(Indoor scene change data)
--*--

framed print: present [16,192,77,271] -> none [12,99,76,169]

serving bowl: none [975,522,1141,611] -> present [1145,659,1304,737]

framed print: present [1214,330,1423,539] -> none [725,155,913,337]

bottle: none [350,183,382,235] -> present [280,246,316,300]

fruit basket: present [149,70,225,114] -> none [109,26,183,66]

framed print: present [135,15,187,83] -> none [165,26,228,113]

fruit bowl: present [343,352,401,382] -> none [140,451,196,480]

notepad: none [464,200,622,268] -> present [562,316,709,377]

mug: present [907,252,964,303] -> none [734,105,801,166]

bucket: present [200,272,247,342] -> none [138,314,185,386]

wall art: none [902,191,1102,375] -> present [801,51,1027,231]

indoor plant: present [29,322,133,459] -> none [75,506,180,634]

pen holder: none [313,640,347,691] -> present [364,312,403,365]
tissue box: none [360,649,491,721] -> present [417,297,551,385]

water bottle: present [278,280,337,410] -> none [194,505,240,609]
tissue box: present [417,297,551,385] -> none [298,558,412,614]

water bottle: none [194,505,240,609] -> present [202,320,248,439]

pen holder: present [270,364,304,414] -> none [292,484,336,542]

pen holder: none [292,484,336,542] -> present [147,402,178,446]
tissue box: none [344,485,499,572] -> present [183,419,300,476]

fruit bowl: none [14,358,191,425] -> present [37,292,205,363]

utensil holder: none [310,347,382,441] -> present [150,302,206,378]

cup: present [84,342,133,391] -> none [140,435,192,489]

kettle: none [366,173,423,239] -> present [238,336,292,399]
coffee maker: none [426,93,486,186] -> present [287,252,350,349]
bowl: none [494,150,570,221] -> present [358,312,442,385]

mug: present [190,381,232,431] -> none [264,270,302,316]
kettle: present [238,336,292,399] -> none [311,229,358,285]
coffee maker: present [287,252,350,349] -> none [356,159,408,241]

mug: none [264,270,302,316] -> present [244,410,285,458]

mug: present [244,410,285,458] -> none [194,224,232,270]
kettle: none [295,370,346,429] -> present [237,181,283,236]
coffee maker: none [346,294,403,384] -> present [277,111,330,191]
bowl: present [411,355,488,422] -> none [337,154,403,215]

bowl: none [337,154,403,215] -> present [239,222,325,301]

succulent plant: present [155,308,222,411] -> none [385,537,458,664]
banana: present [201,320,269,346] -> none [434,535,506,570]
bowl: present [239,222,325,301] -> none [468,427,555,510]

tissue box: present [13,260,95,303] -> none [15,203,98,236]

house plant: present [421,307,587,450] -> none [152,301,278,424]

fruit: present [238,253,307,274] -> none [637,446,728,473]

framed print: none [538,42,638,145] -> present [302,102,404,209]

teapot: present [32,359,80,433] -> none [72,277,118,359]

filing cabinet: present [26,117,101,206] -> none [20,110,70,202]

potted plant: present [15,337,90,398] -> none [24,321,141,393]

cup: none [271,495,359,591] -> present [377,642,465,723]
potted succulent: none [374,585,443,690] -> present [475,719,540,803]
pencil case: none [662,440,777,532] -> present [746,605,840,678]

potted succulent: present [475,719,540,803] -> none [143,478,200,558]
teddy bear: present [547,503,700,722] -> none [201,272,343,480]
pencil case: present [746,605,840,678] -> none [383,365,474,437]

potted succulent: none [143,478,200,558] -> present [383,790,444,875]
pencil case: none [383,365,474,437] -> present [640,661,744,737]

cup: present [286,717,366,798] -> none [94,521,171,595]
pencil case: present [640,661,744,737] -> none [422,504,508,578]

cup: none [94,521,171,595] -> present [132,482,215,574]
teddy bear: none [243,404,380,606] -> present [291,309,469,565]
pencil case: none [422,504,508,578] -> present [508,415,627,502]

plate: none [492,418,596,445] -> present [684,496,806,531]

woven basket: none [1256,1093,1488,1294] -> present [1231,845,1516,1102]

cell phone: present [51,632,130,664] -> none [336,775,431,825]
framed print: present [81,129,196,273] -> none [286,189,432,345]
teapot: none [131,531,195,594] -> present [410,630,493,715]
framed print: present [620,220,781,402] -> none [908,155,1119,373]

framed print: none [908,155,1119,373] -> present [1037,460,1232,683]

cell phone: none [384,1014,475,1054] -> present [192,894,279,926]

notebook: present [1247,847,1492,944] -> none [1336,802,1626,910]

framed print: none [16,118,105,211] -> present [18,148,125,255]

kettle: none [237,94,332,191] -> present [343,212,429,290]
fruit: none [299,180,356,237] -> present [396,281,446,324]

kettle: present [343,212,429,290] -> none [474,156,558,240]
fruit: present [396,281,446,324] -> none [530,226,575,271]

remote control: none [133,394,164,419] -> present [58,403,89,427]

--*--

The full set of records must be transcribed character for character.

Response to the task:
framed print: present [16,192,77,271] -> none [12,99,76,169]

serving bowl: none [975,522,1141,611] -> present [1145,659,1304,737]

framed print: present [1214,330,1423,539] -> none [725,155,913,337]

bottle: none [350,183,382,235] -> present [280,246,316,300]

fruit basket: present [149,70,225,114] -> none [109,26,183,66]

framed print: present [135,15,187,83] -> none [165,26,228,113]

fruit bowl: present [343,352,401,382] -> none [140,451,196,480]

notepad: none [464,200,622,268] -> present [562,316,709,377]

mug: present [907,252,964,303] -> none [734,105,801,166]

bucket: present [200,272,247,342] -> none [138,314,185,386]

wall art: none [902,191,1102,375] -> present [801,51,1027,231]

indoor plant: present [29,322,133,459] -> none [75,506,180,634]

pen holder: none [313,640,347,691] -> present [364,312,403,365]
tissue box: none [360,649,491,721] -> present [417,297,551,385]

water bottle: present [278,280,337,410] -> none [194,505,240,609]
tissue box: present [417,297,551,385] -> none [298,558,412,614]

water bottle: none [194,505,240,609] -> present [202,320,248,439]

pen holder: present [270,364,304,414] -> none [292,484,336,542]

pen holder: none [292,484,336,542] -> present [147,402,178,446]
tissue box: none [344,485,499,572] -> present [183,419,300,476]

fruit bowl: none [14,358,191,425] -> present [37,292,205,363]

utensil holder: none [310,347,382,441] -> present [150,302,206,378]

cup: present [84,342,133,391] -> none [140,435,192,489]

kettle: none [366,173,423,239] -> present [238,336,292,399]
coffee maker: none [426,93,486,186] -> present [287,252,350,349]
bowl: none [494,150,570,221] -> present [358,312,442,385]

mug: present [190,381,232,431] -> none [264,270,302,316]
kettle: present [238,336,292,399] -> none [311,229,358,285]
coffee maker: present [287,252,350,349] -> none [356,159,408,241]

mug: none [264,270,302,316] -> present [244,410,285,458]

mug: present [244,410,285,458] -> none [194,224,232,270]
kettle: none [295,370,346,429] -> present [237,181,283,236]
coffee maker: none [346,294,403,384] -> present [277,111,330,191]
bowl: present [411,355,488,422] -> none [337,154,403,215]

bowl: none [337,154,403,215] -> present [239,222,325,301]

succulent plant: present [155,308,222,411] -> none [385,537,458,664]
banana: present [201,320,269,346] -> none [434,535,506,570]
bowl: present [239,222,325,301] -> none [468,427,555,510]

tissue box: present [13,260,95,303] -> none [15,203,98,236]

house plant: present [421,307,587,450] -> none [152,301,278,424]

fruit: present [238,253,307,274] -> none [637,446,728,473]

framed print: none [538,42,638,145] -> present [302,102,404,209]

teapot: present [32,359,80,433] -> none [72,277,118,359]

filing cabinet: present [26,117,101,206] -> none [20,110,70,202]

potted plant: present [15,337,90,398] -> none [24,321,141,393]

cup: none [271,495,359,591] -> present [377,642,465,723]
potted succulent: none [374,585,443,690] -> present [475,719,540,803]
pencil case: none [662,440,777,532] -> present [746,605,840,678]

potted succulent: present [475,719,540,803] -> none [143,478,200,558]
teddy bear: present [547,503,700,722] -> none [201,272,343,480]
pencil case: present [746,605,840,678] -> none [383,365,474,437]

potted succulent: none [143,478,200,558] -> present [383,790,444,875]
pencil case: none [383,365,474,437] -> present [640,661,744,737]

cup: present [286,717,366,798] -> none [94,521,171,595]
pencil case: present [640,661,744,737] -> none [422,504,508,578]

cup: none [94,521,171,595] -> present [132,482,215,574]
teddy bear: none [243,404,380,606] -> present [291,309,469,565]
pencil case: none [422,504,508,578] -> present [508,415,627,502]

plate: none [492,418,596,445] -> present [684,496,806,531]

woven basket: none [1256,1093,1488,1294] -> present [1231,845,1516,1102]

cell phone: present [51,632,130,664] -> none [336,775,431,825]
framed print: present [81,129,196,273] -> none [286,189,432,345]
teapot: none [131,531,195,594] -> present [410,630,493,715]
framed print: present [620,220,781,402] -> none [908,155,1119,373]

framed print: none [908,155,1119,373] -> present [1037,460,1232,683]

cell phone: none [384,1014,475,1054] -> present [192,894,279,926]

notebook: present [1247,847,1492,944] -> none [1336,802,1626,910]

framed print: none [16,118,105,211] -> present [18,148,125,255]

kettle: none [237,94,332,191] -> present [343,212,429,290]
fruit: none [299,180,356,237] -> present [396,281,446,324]

kettle: present [343,212,429,290] -> none [474,156,558,240]
fruit: present [396,281,446,324] -> none [530,226,575,271]

remote control: none [133,394,164,419] -> present [58,403,89,427]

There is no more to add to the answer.